__YOUR INSTRUCTIONS__.
Go through the data from its first line and retype each line, stopping once the line containing "2. **Conflict Types**" has been retyped.

[Recorded data]

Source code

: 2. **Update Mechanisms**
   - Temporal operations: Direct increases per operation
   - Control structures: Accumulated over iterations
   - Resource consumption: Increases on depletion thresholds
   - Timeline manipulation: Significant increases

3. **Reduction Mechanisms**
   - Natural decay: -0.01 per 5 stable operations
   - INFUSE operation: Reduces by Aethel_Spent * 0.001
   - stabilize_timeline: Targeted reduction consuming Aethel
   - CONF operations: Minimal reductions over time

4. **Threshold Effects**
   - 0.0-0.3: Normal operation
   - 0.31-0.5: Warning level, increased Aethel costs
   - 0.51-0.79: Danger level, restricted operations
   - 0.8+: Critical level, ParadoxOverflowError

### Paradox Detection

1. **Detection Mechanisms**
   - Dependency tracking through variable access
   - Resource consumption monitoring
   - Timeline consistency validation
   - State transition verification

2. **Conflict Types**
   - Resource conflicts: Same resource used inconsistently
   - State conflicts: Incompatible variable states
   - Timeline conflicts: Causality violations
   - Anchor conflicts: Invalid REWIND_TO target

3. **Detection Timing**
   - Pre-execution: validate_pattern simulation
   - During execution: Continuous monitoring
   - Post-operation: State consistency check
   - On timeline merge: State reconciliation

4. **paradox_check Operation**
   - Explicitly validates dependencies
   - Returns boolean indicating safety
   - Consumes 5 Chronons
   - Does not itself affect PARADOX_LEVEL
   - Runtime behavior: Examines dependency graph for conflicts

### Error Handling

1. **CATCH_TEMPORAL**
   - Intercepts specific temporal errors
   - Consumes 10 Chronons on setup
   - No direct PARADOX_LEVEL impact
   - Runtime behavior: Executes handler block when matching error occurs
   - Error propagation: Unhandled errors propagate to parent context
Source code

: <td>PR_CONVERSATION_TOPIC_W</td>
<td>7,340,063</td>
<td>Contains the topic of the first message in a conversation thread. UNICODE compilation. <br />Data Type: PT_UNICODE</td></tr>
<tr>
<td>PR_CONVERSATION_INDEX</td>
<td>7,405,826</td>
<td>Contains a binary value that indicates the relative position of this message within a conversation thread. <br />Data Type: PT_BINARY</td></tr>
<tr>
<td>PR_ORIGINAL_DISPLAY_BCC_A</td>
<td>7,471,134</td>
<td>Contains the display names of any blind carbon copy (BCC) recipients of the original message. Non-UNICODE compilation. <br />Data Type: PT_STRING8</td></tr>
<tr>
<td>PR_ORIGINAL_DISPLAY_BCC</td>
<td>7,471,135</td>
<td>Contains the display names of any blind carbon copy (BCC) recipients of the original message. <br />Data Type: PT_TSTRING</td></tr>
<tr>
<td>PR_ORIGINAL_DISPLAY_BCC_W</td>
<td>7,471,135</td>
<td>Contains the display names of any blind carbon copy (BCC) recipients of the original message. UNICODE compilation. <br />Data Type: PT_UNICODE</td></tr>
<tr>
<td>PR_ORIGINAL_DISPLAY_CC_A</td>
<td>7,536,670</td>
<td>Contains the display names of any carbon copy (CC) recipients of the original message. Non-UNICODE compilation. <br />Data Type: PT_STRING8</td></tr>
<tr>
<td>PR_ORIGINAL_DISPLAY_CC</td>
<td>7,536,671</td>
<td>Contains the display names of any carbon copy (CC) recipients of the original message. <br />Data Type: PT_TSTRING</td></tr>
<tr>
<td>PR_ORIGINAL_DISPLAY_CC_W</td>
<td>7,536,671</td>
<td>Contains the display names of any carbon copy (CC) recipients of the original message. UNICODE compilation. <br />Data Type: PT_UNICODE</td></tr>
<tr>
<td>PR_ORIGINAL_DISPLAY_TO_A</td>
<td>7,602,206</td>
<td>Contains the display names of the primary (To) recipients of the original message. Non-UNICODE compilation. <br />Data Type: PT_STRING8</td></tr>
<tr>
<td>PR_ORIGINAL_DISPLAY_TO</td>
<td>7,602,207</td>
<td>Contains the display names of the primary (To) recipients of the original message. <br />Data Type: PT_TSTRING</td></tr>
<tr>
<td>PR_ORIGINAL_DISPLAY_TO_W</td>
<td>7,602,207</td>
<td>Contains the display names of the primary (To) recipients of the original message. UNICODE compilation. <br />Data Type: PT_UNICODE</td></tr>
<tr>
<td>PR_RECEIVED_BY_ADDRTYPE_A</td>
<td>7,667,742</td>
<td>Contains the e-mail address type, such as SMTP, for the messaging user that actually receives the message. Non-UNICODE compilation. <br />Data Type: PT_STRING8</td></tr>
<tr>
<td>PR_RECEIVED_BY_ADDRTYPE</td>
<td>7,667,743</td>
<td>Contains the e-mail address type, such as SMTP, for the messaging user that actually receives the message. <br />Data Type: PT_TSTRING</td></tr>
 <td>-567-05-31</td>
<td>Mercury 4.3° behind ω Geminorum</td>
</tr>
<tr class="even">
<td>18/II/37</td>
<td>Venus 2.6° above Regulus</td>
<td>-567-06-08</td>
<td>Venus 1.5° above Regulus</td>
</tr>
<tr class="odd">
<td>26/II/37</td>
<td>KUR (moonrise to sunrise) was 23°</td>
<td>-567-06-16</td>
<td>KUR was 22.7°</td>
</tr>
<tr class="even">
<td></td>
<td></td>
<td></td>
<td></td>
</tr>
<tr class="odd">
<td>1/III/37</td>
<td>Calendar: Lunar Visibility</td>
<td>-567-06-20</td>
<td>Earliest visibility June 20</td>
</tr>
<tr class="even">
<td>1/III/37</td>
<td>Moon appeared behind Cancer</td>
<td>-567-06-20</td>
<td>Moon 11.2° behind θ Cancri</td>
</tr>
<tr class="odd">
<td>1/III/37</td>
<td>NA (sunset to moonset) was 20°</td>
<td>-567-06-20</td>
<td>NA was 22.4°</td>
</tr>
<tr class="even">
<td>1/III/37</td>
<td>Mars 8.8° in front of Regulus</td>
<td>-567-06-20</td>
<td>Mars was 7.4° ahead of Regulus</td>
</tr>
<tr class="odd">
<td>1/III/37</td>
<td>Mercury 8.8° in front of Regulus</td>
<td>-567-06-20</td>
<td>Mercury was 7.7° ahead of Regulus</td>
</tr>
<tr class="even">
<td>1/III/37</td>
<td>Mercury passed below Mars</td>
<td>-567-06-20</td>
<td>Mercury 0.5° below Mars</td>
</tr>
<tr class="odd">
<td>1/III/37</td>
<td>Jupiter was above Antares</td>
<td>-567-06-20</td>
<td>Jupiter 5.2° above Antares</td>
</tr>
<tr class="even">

__SOLVED EXERCISE__.
Source code

: 2. **Update Mechanisms**
   - Temporal operations: Direct increases per operation
   - Control structures: Accumulated over iterations
   - Resource consumption: Increases on depletion thresholds
   - Timeline manipulation: Significant increases

3. **Reduction Mechanisms**
   - Natural decay: -0.01 per 5 stable operations
   - INFUSE operation: Reduces by Aethel_Spent * 0.001
   - stabilize_timeline: Targeted reduction consuming Aethel
   - CONF operations: Minimal reductions over time

4. **Threshold Effects**
   - 0.0-0.3: Normal operation
   - 0.31-0.5: Warning level, increased Aethel costs
   - 0.51-0.79: Danger level, restricted operations
   - 0.8+: Critical level, ParadoxOverflowError

### Paradox Detection

1. **Detection Mechanisms**
   - Dependency tracking through variable access
   - Resource consumption monitoring
   - Timeline consistency validation
   - State transition verification

2. **Conflict Types**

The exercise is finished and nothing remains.